Given the normal Hindu upbringing that I had, I had grown up hearing and knowing about all the innumerable gods we have. Then, my education in a convent school for a few years of my life exposed me to the Christianity as well and a couple of my friends as well as family friends being muslim showed me that way of thinking too. In short, I knew about 3 religions and how they functioned. I loved the mythology. I loved the stories of Gods – more like superhuman beings. There wasn’t much I questioned early in life. It is when I came in higher class in school – around class X or so..that I started reasoning for myself and found many incompatibilities. It was just flabbergasting to believe what mythologies were saying and what science had actually proved. It did not go together and that is when in the hearts of my hearts I accepted that God – be it any religion – was a superhuman character in an elaborate plotline with earth as center.
The book asserts as much and tries to argue rationally. Dawkins is a charming speaker and a gifted writer and he is very passionate about the subject. It is indeed a touchy topic and he starts by pointing out how religion gains much more immunity than anything else (in terms of offence).

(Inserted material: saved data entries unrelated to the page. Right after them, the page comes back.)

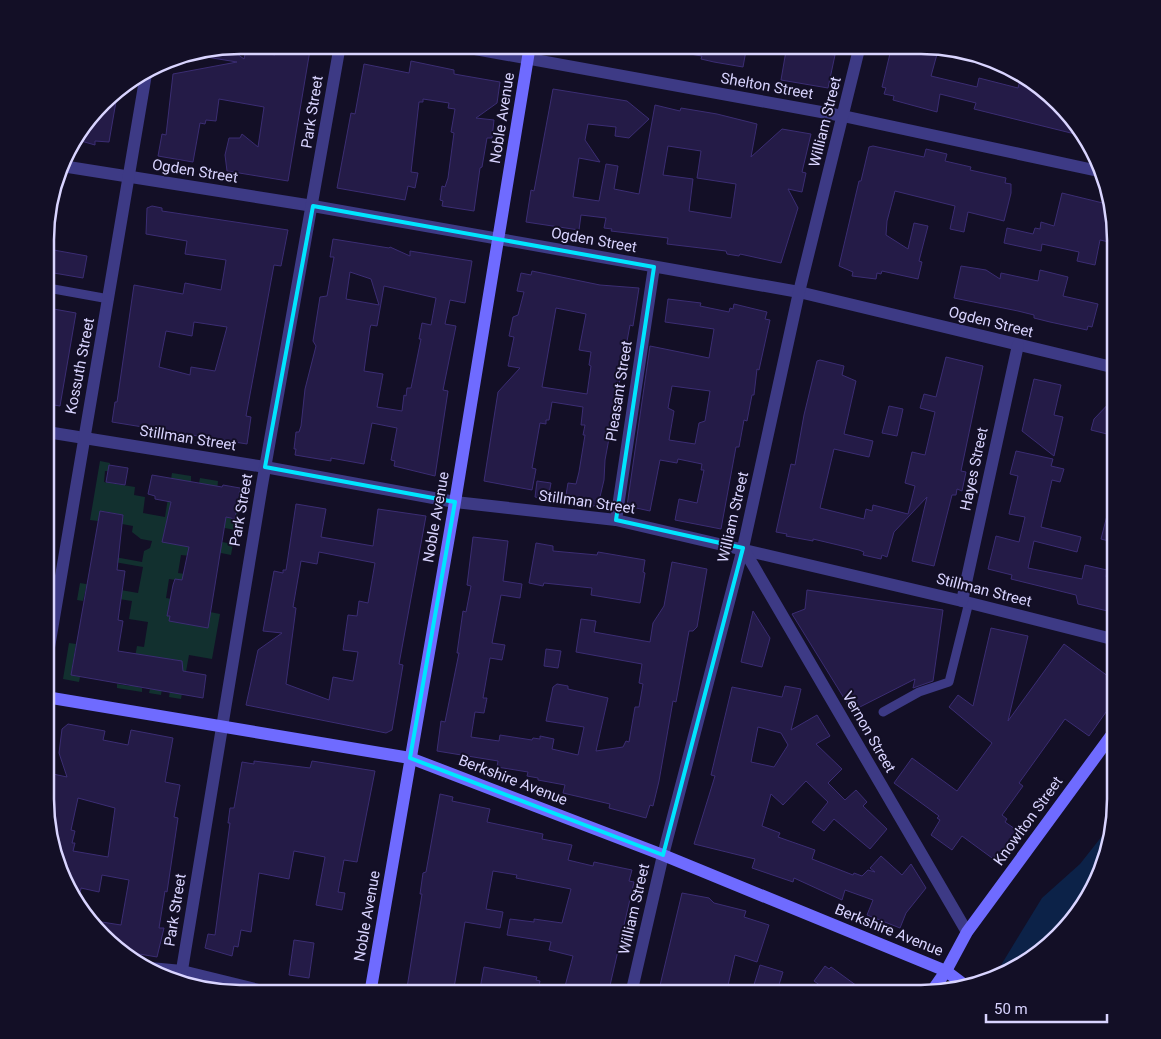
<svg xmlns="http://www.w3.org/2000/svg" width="1161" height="1039" font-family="Roboto,sans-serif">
<rect width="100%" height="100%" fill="#130f26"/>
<g fill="#12302f">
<path d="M100 461 110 463 108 471H105L104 482 135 487 134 495 145 497 143 513 165 517 172 473 191 476V482L175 480 170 506 222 542 233 544 231 555 201 549 191 556 181 555 178 573 199 576 197 583 169 579 166 598 188 602 168 616 210 612 220 614 212 659 189 655 181 699 169 697 170 691 179 692 182 661 170 659 166 664 161 695 149 693 150 689 155 690 161 658 144 655 138 687 142 688V692L117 688V684L130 686 137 646 144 647 148 622 129 619 132 601 119 599V594L86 588 83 601 77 600 80 583 138 593 143 567 103 560 104 555 142 562 144 551 150 548 152 541 141 539 132 532 133 526 122 524 123 515 102 511 100 513 98 521 90 520Z"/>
<path d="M200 478 218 481 215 515 234 519 240 488H242L235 530 210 525 199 483Z"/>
<path d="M69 643 76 644 71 675 80 677 79 682 63 679Z"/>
</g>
<path fill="#0c2248" d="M1110 826 1096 885 1050 945 997 978 995 975 1042 898 1080 864Z"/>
<g fill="#241b47" stroke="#3b2d73" fill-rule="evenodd">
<path d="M276 45 299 46V48L310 50 288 181 227 171 225 155 229 138H240L242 134 258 147 264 107 219 99 216 121 206 120 205 124 200 123 193 162 158 156 162 134 166 135 173 74 237 62 194 55V53L228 47 244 59 246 50 275 55Z"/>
<path d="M678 45H747L743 67 714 62 701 59 702 56 678 52Z"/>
<path d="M787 45H829L827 54 835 55 828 88 781 80Z"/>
<path d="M892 45 939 47 931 76 977 87 979 78 1018 88 1021 76 1039 89 1037 94 1048 96 1067 111 1083 136 974 109 976 103 940 94 937 112 893 100 894 96 884 94 886 88 882 87Z"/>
<path d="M411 61 454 70V74L500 82 497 103 476 118 494 120 492 138H487L482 167 480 168 474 211 442 206 443 201 440 200 442 186 445 187 448 178 454 133 451 132 455 109 448 108 449 103 423 99V102H419L411 172 418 173 415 188 408 186 405 200 337 188 351 113 355 114 364 64 409 73Z"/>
<path d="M553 89 627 101 649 119 629 138 615 136 616 127 588 124 585 140 600 162 579 158 573 197 599 201 606 164 618 166 614 189 639 194 655 105 680 111 681 108 717 114 757 124 751 157 782 129 811 134 802 172 806 173 802 192 788 189 798 208 781 263 740 254 739 256 727 254 726 251 667 244 668 238 611 231 612 229 604 228 606 218 581 215 579 230 526 222 531 190 534 191ZM668 146 701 151 697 178 736 184 731 218 689 211 693 179 663 175Z"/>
<path d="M118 90 109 142 95 141V145L74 139 112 93Z"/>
<path d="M873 146 924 157 926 149 947 154 945 161 971 167 970 170 1006 178 1005 183 1011 184V193L1004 221 968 212 964 232 950 229 955 206 895 191 887 221 886 235 908 249 914 223 928 226 919 261 922 262 918 279 882 271 881 274 877 273 876 279 852 276 853 272 839 266 859 181H861L869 147Z"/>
<path d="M1062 193 1111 205 1116 227V240L1109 238V242L1100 240 1095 265 1077 261 1079 252 1042 244 1041 251 1004 243 1007 228 1033 234 1035 228 1040 229 1041 222 1054 226Z"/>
<path d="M152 206 162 208V211L288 230 281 266 274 265 246 416 251 417 247 444 112 422 115 402H117L134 285 183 294 185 283 221 290 226 260 185 254 187 241 146 234 147 208ZM194 322 227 327 215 371 191 367 190 375 159 367 166 331 192 336Z"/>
<path d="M333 239 389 248 390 247 410 256V251L472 261 465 303 450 300 445 324 456 326 443 390 448 391 435 476 394 466 395 461 391 460 397 428 372 423 364 464 331 458V461L295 455 296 449H294L296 432H299L301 426 305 389 316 346 313 341 320 297 327 296 334 257H330ZM350 272 371 279 379 305 346 299ZM384 286 436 298 431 325 422 323 419 339H421L411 388H407L406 396 404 395 402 411 377 407 383 374 364 371 370 328 371 325 377 326Z"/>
<path d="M48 249 87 256 83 278 48 272Z"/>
<path d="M961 266 986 270 1000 279 1001 273 1038 281 1040 270 1068 277 1063 296 1098 304 1092 327 1088 326 1087 330 1050 322 1034 318V315L1018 311 954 298Z"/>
<path d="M532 271 600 285 639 288 633 326 630 325 605 460 604 480 599 501 594 506 573 503 574 496 566 495 568 483 576 484 579 472 585 435H583L585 425H581L583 407 552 402 549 420H546V424L540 423 532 468 536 469 532 490 484 481 498 392 520 368 508 366 514 337 509 336 513 317 518 315 524 292 517 291 521 273 531 275ZM556 308 586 314 579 350 591 352 589 365 591 366 587 394 542 387Z"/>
<path d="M668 299 701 303 700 306 729 312 730 308 733 309 734 304 767 312 765 319 770 320 759 370 757 369 754 395H752L747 421 744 420 739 447H736L721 529 675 520 679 499 697 503 704 470H701L702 464 678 459 677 463 660 460 650 511 627 506 650 346 709 358 714 329 665 322ZM672 386 710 391 705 421 699 423 695 444 669 440 674 411 668 408Z"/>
<path d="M48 308 76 313 60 406 48 404Z"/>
<path d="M946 357 983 366 961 471 966 472 962 491 957 489 956 495H952L934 566 912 561 927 497 894 532 887 557 882 555 881 559 863 555 864 552 859 550 813 539V541L786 536 787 534 776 532 791 464 795 465 804 415 817 361 820 360 844 366 842 375 856 381 844 434 873 441 869 457 834 449 820 508 864 519 866 509 872 511 873 505 908 514 915 486 905 483 912 452 925 455 935 412 920 408 924 394 936 397Z"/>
<path d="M1034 379 1061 385 1054 415 1063 417 1054 456 1022 431Z"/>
<path d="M1116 396 1107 434 1091 430 1094 419Z"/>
<path d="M889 406 903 409 897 436 882 433Z"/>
<path d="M1016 451 1053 459 1051 466 1064 469 1060 482 1052 480 1041 527 1081 537 1077 552 1034 541 1028 568 1082 579 1085 565 1107 570 1106 577 1116 580V613L1078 604 1076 595 1011 579 1012 575 988 569 996 536 1019 542 1025 517 1009 514 1018 476 1010 474Z"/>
<path d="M109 465 128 468 125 485 106 482Z"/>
<path d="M152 475 222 487 223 485 240 488 235 519 226 517 208 628 169 621 170 616H167L173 585 175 579 182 580 189 547 162 542 171 502 155 499V496L148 494Z"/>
<path d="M537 481 551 483 548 499 535 497Z"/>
<path d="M1111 500 1116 501V543L1101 539Z"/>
<path d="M296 504 326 509 321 537 373 546 378 509 426 516 399 664 403 665 392 730 386 733 246 705 258 650 282 633 263 631 274 571 283 573V570H286ZM319 552 375 563 368 603 359 601 357 616 348 615 343 650 358 652 353 681 333 677 329 700 286 684 296 608 293 607 301 561 317 564Z"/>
<path d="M100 511 123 515 117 570 125 571 118 620 123 621 118 651 182 661 183 671 206 675 203 698 71 675Z"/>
<path d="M473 537 508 541 503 581 522 584 520 598 501 595 492 643 505 645 502 660 490 658 483 698H487L484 713 475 712 471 737 499 741 500 735 532 740 533 738 540 739V736L554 739 552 749 578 755 584 727 546 721 553 687 557 684 568 686V689L608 698 596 751 623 747 626 741 629 742 635 707H639L643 684 639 683 642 664 576 652 581 619 596 621 594 632 650 642 653 623 664 606 672 562 707 569 697 627 693 631H689L676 702 673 701 659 781 653 806 650 805 646 818 609 808 610 804 563 793 565 785 538 780V778L527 776 528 772 497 767 498 761 437 751 441 721 445 722 459 653H457L463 611 466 612 471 586 467 585Z"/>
<path d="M536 543 553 546V551L597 555 598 552 645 560 643 572 645 573 640 603 591 595 592 588 544 583 543 586 529 583Z"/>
<path d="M807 590 943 610 933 681 913 688 915 679 852 711 792 614 805 609Z"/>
<path d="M753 611 770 638 762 667 741 662Z"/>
<path d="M991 628 1028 636 1008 721 1064 644 1116 682V698L1089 736 1065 719 1019 783 1023 786 1002 815 1007 819 1005 822 1018 831 999 859 995 856 992 858 962 836 952 850 931 835 940 820 937 818 939 816 894 783 912 758 957 791 992 743 949 707 958 695 973 706Z"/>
<path d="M546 649 561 651 558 668 544 666Z"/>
<path d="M785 686 801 689 791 730 817 715 830 736 816 744 842 769 828 783 845 800 856 790 867 802 863 806 887 829 870 849 834 819 824 831 812 822 828 802 806 781 783 805 771 794 762 826 780 833 778 837 815 850 812 859 853 875 854 873 862 876 868 870 875 872 870 868 881 856 902 875 911 864 926 888 906 913 900 928 867 915 873 900 845 890 842 900 794 878 793 882 752 868 755 859 694 844 715 776 711 775 732 687 782 697ZM758 727 781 733 788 745 774 767 751 762Z"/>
<path d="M68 724 105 731 103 740 128 745 131 730 173 738 165 782 180 785 174 817 178 818 167 892 165 891 159 928H164L157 957 127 952 94 928 89 920 121 925 129 880 102 875 99 892 81 888 78 904 60 874 48 822 54 793 49 792 53 774 67 777 59 753 62 729ZM78 798 115 808 108 857 73 851 75 843H72L75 831 71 830Z"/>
<path d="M254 761 310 768 312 761 375 771 357 862 344 860 338 892 345 893 342 910 316 905 325 857 294 851 289 879 259 873 251 932 241 930 238 947 234 946 232 956 205 948 208 934 215 935 230 823H228L230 808H234L242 762 254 764Z"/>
<path d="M440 794 453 797 452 801 490 809 487 822 543 834 542 839 572 845 568 860 593 866 594 862 632 870 629 881 634 882 608 994H563L573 956 549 950 551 942 507 935 510 919 534 922V919L562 923 571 889 516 878 517 875 493 871 486 909 503 912 500 928 465 922 453 994H406L422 894H420L423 873 426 872Z"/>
<path d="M682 893 709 898 714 903 746 911 744 917 769 925 757 962 735 955 726 994H658Z"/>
<path d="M294 940 314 943 309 978 289 975Z"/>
<path d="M760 965 783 972 776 994 753 988Z"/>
<path d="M825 966 829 969 831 967 868 994H832L814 981Z"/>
<path d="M484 967 537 977 536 980 540 981 537 994H479Z"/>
</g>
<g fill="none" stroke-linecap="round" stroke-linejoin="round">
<g stroke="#3d3a85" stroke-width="9">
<path d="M48 288 109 299"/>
<path d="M883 712 919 692 949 682 969 602"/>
</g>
<g stroke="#3d3a85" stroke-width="12">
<path d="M453 45 843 116 1103 172"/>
<path d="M62 166 313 206 799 292 1116 368"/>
<path d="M47 432 265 467 455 502 616 520 962 601 1116 640"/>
<path d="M616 520 654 267"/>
<path d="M743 548 967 932"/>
<path d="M962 601 1018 345"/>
<path d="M46 665 146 74"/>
<path d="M150 968 182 971 275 994"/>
<path d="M180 982 262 485 340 45"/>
<path d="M631 994 663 855 743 548 799 292 860 45"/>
</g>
<g stroke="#6f6bff" stroke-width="12">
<path d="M46 697 410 758 663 855 946 971 966 986"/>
<path d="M370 994 455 502 530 45"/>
<path d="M930 994 946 971 967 932 1116 729"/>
</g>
</g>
<path fill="none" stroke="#00e5ff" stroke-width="4" stroke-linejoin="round" d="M313 206 654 267 616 520 743 548 663 855 410 758 455 502 265 467Z"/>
<g text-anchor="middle" stroke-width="4" stroke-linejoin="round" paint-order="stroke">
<g font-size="15" fill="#d9d4ff" stroke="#130f26">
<text transform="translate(767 86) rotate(10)" y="5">Shelton Street</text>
<text transform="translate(312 112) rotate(-81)" y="5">Park Street</text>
<text transform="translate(502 118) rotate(-81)" y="5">Noble Avenue</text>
<text transform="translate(825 122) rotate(-76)" y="5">William Street</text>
<text transform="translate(195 171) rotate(9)" y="5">Ogden Street</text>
<text transform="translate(594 240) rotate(10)" y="5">Ogden Street</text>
<text transform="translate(991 322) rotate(14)" y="5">Ogden Street</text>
<text transform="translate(80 366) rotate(-79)" y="5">Kossuth Street</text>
<text transform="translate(619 391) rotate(-81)" y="5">Pleasant Street</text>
<text transform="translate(188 438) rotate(9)" y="5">Stillman Street</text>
<text transform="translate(974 469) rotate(-78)" y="5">Hayes Street</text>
<text transform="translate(587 502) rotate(8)" y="5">Stillman Street</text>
<text transform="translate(241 510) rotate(-80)" y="5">Park Street</text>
<text transform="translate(436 517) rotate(-80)" y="5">Noble Avenue</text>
<text transform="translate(733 517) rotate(-77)" y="5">William Street</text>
<text transform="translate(984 590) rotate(14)" y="5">Stillman Street</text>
<text transform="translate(869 732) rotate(60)" y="5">Vernon Street</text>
<text transform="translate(513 780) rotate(21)" y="5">Berkshire Avenue</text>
<text transform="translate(1028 821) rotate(-54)" y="5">Knowlton Street</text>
<text transform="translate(634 909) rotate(-77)" y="5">William Street</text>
<text transform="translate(175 910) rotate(-81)" y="5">Park Street</text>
<text transform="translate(367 916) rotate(-80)" y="5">Noble Avenue</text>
<text transform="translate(889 930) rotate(22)" y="5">Berkshire Avenue</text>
</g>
</g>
<path d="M0 0H1161V1039H0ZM240 54H921A186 186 0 0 1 1107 240V799A186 186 0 0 1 921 985H240A186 186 0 0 1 54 799V240A186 186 0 0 1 240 54Z" fill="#130f26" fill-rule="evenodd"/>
<path fill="none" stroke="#d9d4ff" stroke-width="2.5" d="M240 54H921A186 186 0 0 1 1107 240V799A186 186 0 0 1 921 985H240A186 186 0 0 1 54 799V240A186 186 0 0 1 240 54Z"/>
<path d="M986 1014v8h121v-8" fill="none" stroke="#d9d4ff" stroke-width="2.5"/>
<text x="994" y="1014" font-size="15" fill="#d9d4ff" stroke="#130f26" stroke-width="4" paint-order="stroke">50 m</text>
</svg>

I came across Dawkins and his quest for Atheism when I was in college – 2nd year I think. I have been thoroughly convinced since then, of course but reading this book was just a reassertion of the fact that if one begins to see the world through scientific lens and tries to accept the unknown/fuzziness as such , which is as yet unknown, rather than devising supernatural story plots, there would be so much more beauty to be seen!
Rationality is a gift we all have but the choice to use it is what makes a difference. Sadly, most of us choose to believe in something which is incompatible with rationality, science and evidence.
If you want to give even an iota of a chance to see the argument for not believing in a supernatural – This is the book.